▶ _Acciones requeridas_:
1. Enumera todas las personas que aparecen con nombre propio en el texto sobre Hemingway y el velódromo.
2. Prosigue el texto sobre Hemingway y el velódromo a partir de su última oración.

▶ _Texto extraído_:
========================

Ernest Hemingway parpadea con esfuerzo, doloridas las pupilas por el sol que se cuela tras los postigos. Es más memorias y olvidos y palabras y música. Sonríe. Nunca el bien supo tan mal. Así que se despereza poco a poco. Hadley, su Hadley, no está, tiene todo el tiempo del mundo para hacerlo. Recuerda el día anterior, el humo tamizado por los focos, el silbido deliciosamente sensual de tubulares sobre madera. Recuerda, claro, copas, cigarros y risas. Sobre todo copas, no nos engañemos, que por algo París es una fiesta y él… bueno, él es Ernest Hemingway. Vuelve a sonreír, repetirá esta noche.
Se adecenta, garabatea dos o tres ideas para artículos, y baja a la calle. El Barrio Latino vive el bullicio rasposo y caótico de los fines de semana. Hemingway, que aún no ha publicado su primera novela, comienza a caminar. Le espera un buen rato andando hasta llegar a su destino. Aquel en el que se reúne toda la bohemia parisina del momento. El sitio al que hay que ir para ver y que te vean. Donde más vivo se siente.
Se llama el Vélodrome d´Hiver. Hemingway volverá esta noche a las carreras.
Es 1889 y a la ciudad de París se le han erizado los paisajes con la Exposición Universal. Promesas de lugares recónditos, de experiencias desconocidas, de aventuras por vivir. Y también un poco de circo, un pelín de diversión facilona para solaz de los europeos, esos esnobs. Algo así debió de pensar Buffalo Bill, que decide instalar su espectáculo ambulante (se pueden imaginar, caballos, pistolas, indios maléficos y vaqueros levemente alcoholizados) en Neuilly, entre la Porte de Villiers y la Porte de Maillot.
Se llama la farsa «Exhibición indioamericana del Coronel Cody, alias Buffalo Bill» y se hará tan popular entre los parisinos que acabará dando nombre a los terrenos en los que se asentó. Aquellos en los que se iba a levantar el Velódromo Buffalo.
La del Buffalo es una historia particular, una que mezcla carreras de bicis, apuestas y un ambiente propio de los mejores cabarets. No era deporte, o no solo, sino algo más. Pura vida social, con un puntito de decadente dandismo que hubiera hecho las delicias de un Baudelaire.

========================

▶ _Sección de datos_:
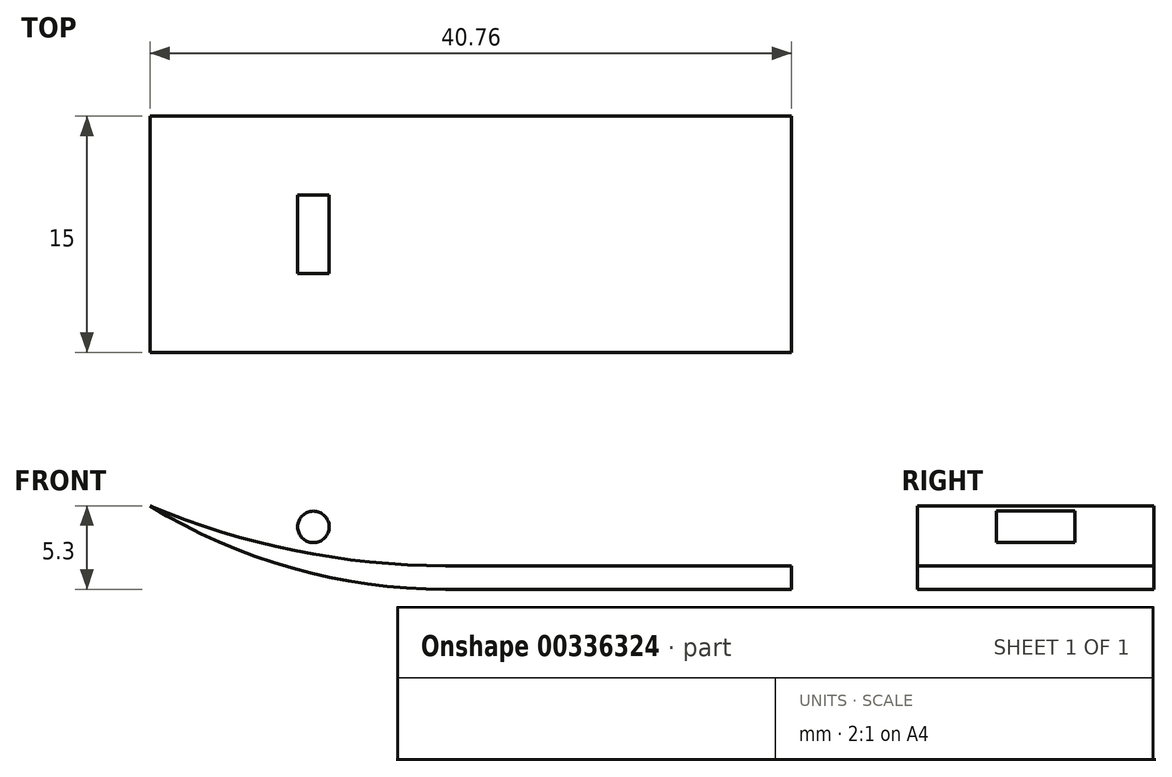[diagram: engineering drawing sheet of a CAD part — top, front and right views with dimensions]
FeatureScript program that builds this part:
annotation { "Feature Type Name" : "Feature", "Feature Type Description" : "" }
export const myFeature = defineFeature(function(context is Context, id is Id, definition is map)
    precondition{}
    {
        {
            var Q0;
            Q0=qCreatedBy(makeId("Front.planeOp"),FACE);
            var sketch = newSketch(context, id + "F0", { "sketchPlane" : qUnion([Q0])});
            skLineSegment(sketch, "E0.bottom", {"start": v(0, 0) * mm, "end": v(60, 0) * mm});
            skLineSegment(sketch, "E0.top", {"start": v(0, 1.5) * mm, "end": v(60, 1.5) * mm});
            skLineSegment(sketch, "E0.left", {"start": v(0, 0) * mm, "end": v(0, 1.5) * mm});
            skLineSegment(sketch, "E0.right", {"start": v(60, 0) * mm, "end": v(60, 1.5) * mm});
            skArc(sketch, "E1", {"start": v(-18.76, 5.3) * mm, "mid": v(-9.75, 1.35) * mm, "end": v(0, 0) * mm});
            skArc(sketch, "E2", {"start": v(-18.76, 5.3) * mm, "mid": v(-9.57, 2.46) * mm, "end": v(0, 1.5) * mm});
            skSolve(sketch);
        }
        {
            var Q0;
            Q0=makeQuery(id+"F0.imprint","IMPRINT",FACE,{"disambiguationData":[TD([[makeQuery(id+"F0.imprint","IMPRINT",EDGE,{"derivedFrom":sQuery(id+"F0.wireOp",EDGE,"E0.left")}),1.0]])]});
            var Q1;
            Q1=makeQuery(id+"F0.imprint","IMPRINT",FACE,{"disambiguationData":[TD([[makeQuery(id+"F0.imprint","IMPRINT",EDGE,{"derivedFrom":sQuery(id+"F0.wireOp",EDGE,"E0.bottom")}),1.0]])]});
            extrude(context, id + "F1", {"entities" : qUnion([Q0, Q1]), "depth" : 15 * mm});
        }
        {
            var Q0;
            Q0=makeQuery(id+"F1.opExtrude","SWEPT_FACE",FACE,{"disambiguationData":[OSD([sQuery(id+"F0.wireOp",EDGE,"E0.top")])]});
            var sketch = newSketch(context, id + "F2", { "sketchPlane" : qUnion([Q0])});
            skLineSegment(sketch, "E3.bottom", {"start": v(60, -7.5) * mm, "end": v(0, -7.5) * mm});
            skLineSegment(sketch, "E3.top", {"start": v(60, -5) * mm, "end": v(0, -5) * mm});
            skLineSegment(sketch, "E3.left", {"start": v(60, -7.5) * mm, "end": v(60, -5) * mm});
            skLineSegment(sketch, "E3.right", {"start": v(0, -7.5) * mm, "end": v(0, -5) * mm});
            skLineSegment(sketch, "E4.MirrorCS", {"start": v(60, -10) * mm, "end": v(0, -10) * mm});
            skSolve(sketch);
        }
        {
            var Q0;
            Q0=makeQuery(id+"F2.imprint","IMPRINT",FACE,{"disambiguationData":[TD([[makeQuery(id+"F2.imprint","IMPRINT",EDGE,{"derivedFrom":sQuery(id+"F2.wireOp",EDGE,"E3.bottom")}),-1.0]])]});
            var Q1;
            {var subQ0=sQuery(id+"F2.wireOp",EDGE,"E3.bottom");Q1=makeQuery(id+"F2.imprint","IMPRINT",FACE,{"disambiguationData":[TD([[makeQuery(id+"F2.imprint","IMPRINT",EDGE,{"derivedFrom":subQ0}),1.0]])]});}
            extrude(context, id + "F3", {"entities" : qUnion([Q0, Q1]), "operationType" : NewBodyOperationType.ADD, "depth" : 7 * mm});
        }
        {
            var Q0;
            Q0=makeQuery(id+"F3.opExtrude","SWEPT_FACE",FACE,{"disambiguationData":[OSD([sQuery(id+"F0.wireOp",EDGE,"E0.top"),sQuery(id+"F0.wireOp",EDGE,"E0.left"),sQuery(id+"F0.wireOp",EDGE,"E2"),sQuery(id+"F2.wireOp",EDGE,"E3.right")])]});
            extrude(context, id + "F4", {"entities" : qUnion([Q0]), "operationType" : NewBodyOperationType.ADD, "depth" : 25 * mm});
        }
        {
            var Q0;
            {var subQ0=sQuery(id+"F2.wireOp",EDGE,"E4.MirrorCS");Q0=makeQuery(id+"F4.boolean.opBoolean","MERGE",FACE,{"derivedFrom":[makeQuery(id+"F3.opExtrude","SWEPT_FACE",FACE,{"disambiguationData":[OSD([subQ0])]}),makeQuery(id+"F4.opExtrude","SWEPT_FACE",FACE,{"disambiguationData":[OSD([sQuery(id+"F0.wireOp",EDGE,"E0.top"),sQuery(id+"F0.wireOp",EDGE,"E0.left"),sQuery(id+"F0.wireOp",EDGE,"E2"),subQ0])]})]});}
            var sketch = newSketch(context, id + "F5", { "sketchPlane" : qUnion([Q0])});
            skLineSegment(sketch, "E5", {"start": v(-18.76, 5.3) * mm, "end": v(8.58, 8.5) * mm});
            skCircle(sketch, "E6", {"center": v(23, 5.25) * mm, "radius": 0.75 * mm});
            skSolve(sketch);
        }
        {
            var Q0;
            {var subQ5=sQuery(id+"F5.wireOp",EDGE,"E5");Q0=makeQuery(id+"F5.imprint","IMPRINT",FACE,{"disambiguationData":[TD([[makeQuery(id+"F5.imprint","IMPRINT",EDGE,{"derivedFrom":subQ5}),1.0]])]});}
            var Q1;
            Q1=makeQuery(id+"F5.imprint","IMPRINT",FACE,{"disambiguationData":[TD([[makeQuery(id+"F5.imprint","IMPRINT",EDGE,{"derivedFrom":sQuery(id+"F5.wireOp",EDGE,"E6")}),1.0]])]});
            extrude(context, id + "F6", {"entities" : qUnion([Q0, Q1]), "operationType" : NewBodyOperationType.REMOVE, "endBound" : BoundingType.THROUGH_ALL, "oppositeDirection" : true, "depth" : 25 * mm});
        }
        {
            var Q0;
            {var subQ0=sQuery(id+"F0.wireOp",EDGE,"E0.right");Q0=makeQuery(id+"F3.boolean.opBoolean","MERGE",FACE,{"derivedFrom":[makeQuery(id+"F1.opExtrude","SWEPT_FACE",FACE,{"disambiguationData":[OSD([subQ0])]}),makeQuery(id+"F3.opExtrude","SWEPT_FACE",FACE,{"disambiguationData":[OSD([sQuery(id+"F0.wireOp",EDGE,"E0.top"),subQ0,sQuery(id+"F2.wireOp",EDGE,"E3.left")])]})]});}
            extrude(context, id + "F7", {"entities" : qUnion([Q0]), "operationType" : NewBodyOperationType.ADD, "depth" : 12 * mm});
        }
        {
            var Q0;
            Q0=makeQuery(id+"F7.opExtrude","CAP_FACE",FACE,{"disambiguationData":[OSD([sQuery(id+"F0.wireOp",EDGE,"E0.top"),sQuery(id+"F0.wireOp",EDGE,"E0.right"),sQuery(id+"F2.wireOp",EDGE,"E3.left")])],"isStart":false});
            extrude(context, id + "F8", {"entities" : qUnion([Q0]), "operationType" : NewBodyOperationType.REMOVE, "oppositeDirection" : true, "depth" : 50 * mm});
        }
        {
            var Q0;
            {var subQ0=sQuery(id+"F2.wireOp",EDGE,"E4.MirrorCS");var subQ1=sQuery(id+"F0.wireOp",EDGE,"E0.top");Q0=makeQuery(id+"F7.boolean.opBoolean","MERGE",FACE,{"derivedFrom":[makeQuery(id+"F4.boolean.opBoolean","MERGE",FACE,{"derivedFrom":[makeQuery(id+"F3.opExtrude","SWEPT_FACE",FACE,{"disambiguationData":[OSD([subQ0])]}),makeQuery(id+"F4.opExtrude","SWEPT_FACE",FACE,{"disambiguationData":[OSD([subQ1,sQuery(id+"F0.wireOp",EDGE,"E0.left"),sQuery(id+"F0.wireOp",EDGE,"E2"),subQ0])]})]}),makeQuery(id+"F7.opExtrude","SWEPT_FACE",FACE,{"disambiguationData":[OSD([subQ1,sQuery(id+"F0.wireOp",EDGE,"E0.right"),subQ0])]})]});}
            var sketch = newSketch(context, id + "F9", { "sketchPlane" : qUnion([Q0])});
            skLineSegment(sketch, "E7", {"start": v(8.58, 8.5) * mm, "end": v(-10.57, 8.5) * mm, "construction": true});
            skLineSegment(sketch, "E8", {"start": v(-18.76, 5.3) * mm, "end": v(-18.76, 20.92) * mm, "construction": true});
            skLineSegment(sketch, "E9", {"start": v(-18.76, 20.92) * mm, "end": v(22, 20.92) * mm, "construction": true});
            skLineSegment(sketch, "E10", {"start": v(22, 8.5) * mm, "end": v(22, 20.92) * mm, "construction": true});
            skLineSegment(sketch, "E11", {"start": v(1.62, 20.92) * mm, "end": v(1.62, -6.77) * mm, "construction": true});
            skCircle(sketch, "E12", {"center": v(1.62, 8.5) * mm, "radius": 6.5 * mm, "construction": true});
            skLineSegment(sketch, "E13", {"start": v(-3.62, 3.96) * mm, "end": v(6.85, 3.96) * mm, "construction": true});
            skArc(sketch, "E14", {"start": v(22, 1.5) * mm, "mid": v(16.15, 6.64) * mm, "end": v(8.58, 8.5) * mm});
            skLineSegment(sketch, "E15", {"start": v(1.62, 3.96) * mm, "end": v(11.62, 3.96) * mm, "construction": true});
            skCircle(sketch, "E16", {"center": v(11.62, 3.96) * mm, "radius": 1 * mm});
            skCircle(sketch, "E17.MirrorC", {"center": v(-8.38, 3.96) * mm, "radius": 1 * mm});
            skArc(sketch, "E18", {"start": v(-4.69, 6.95) * mm, "mid": v(2.38, 2.06) * mm, "end": v(8.12, 8.45) * mm});
            skLineSegment(sketch, "E19", {"start": v(-4.69, 6.95) * mm, "end": v(8.12, 8.45) * mm});
            skSolve(sketch);
        }
        {
            var Q0;
            Q0=makeQuery(id+"F9.imprint","IMPRINT",FACE,{"disambiguationData":[TD([[makeQuery(id+"F9.imprint","IMPRINT",EDGE,{"derivedFrom":sQuery(id+"F9.wireOp",EDGE,"E16")}),1.0]])]});
            var Q1;
            Q1=makeQuery(id+"F9.imprint","IMPRINT",FACE,{"disambiguationData":[TD([[makeQuery(id+"F9.imprint","IMPRINT",EDGE,{"derivedFrom":sQuery(id+"F9.wireOp",EDGE,"E17.MirrorC")}),-1.0]])]});
            var Q2;
            Q2=makeQuery(id+"F9.imprint","IMPRINT",FACE,{"disambiguationData":[TD([[makeQuery(id+"F9.imprint","IMPRINT",EDGE,{"derivedFrom":sQuery(id+"F9.wireOp",EDGE,"E14")}),-1.0]])]});
            var Q3;
            Q3=makeQuery(id+"F9.imprint","IMPRINT",FACE,{"disambiguationData":[TD([[makeQuery(id+"F9.imprint","IMPRINT",EDGE,{"derivedFrom":sQuery(id+"F9.wireOp",EDGE,"E18")}),1.0]])]});
            extrude(context, id + "F10", {"entities" : qUnion([Q0, Q1, Q2, Q3]), "operationType" : NewBodyOperationType.REMOVE, "endBound" : BoundingType.THROUGH_ALL, "oppositeDirection" : true, "depth" : 25 * mm});
        }
    });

========================

▶ _Respuestas_:
1. Ernest Hemingway, Hadley, Buffalo Bill (el Coronel Cody) y Baudelaire.

2.
Herbert Duncan, ciclista británico de renombre en la época, fue quien olfateó el negocio. Sí, construir el primer velódromo de París, acercar hasta la ciudad ese entretenimiento al alza que arrastraba a las masas tenía que ser, forzosamente, un éxito. Tenía la idea, pero no el dinero. No importa, eso era algo que le sobraba a Clovis Clerc, un amigo de Duncan que regentaba cierto negocio muy boyante del París finisecular.
El Folies Bergère, nada menos, un cabaret que acabó convertido en símbolo de toda una época y que congregaba cada noche a un delicioso batiburrillo de alta sociedad, artistas emergentes y calaveras con ganas de medrar y divertirse. Muchos de ellos acudirían también de forma casi religiosa al nuevo local de Clerc.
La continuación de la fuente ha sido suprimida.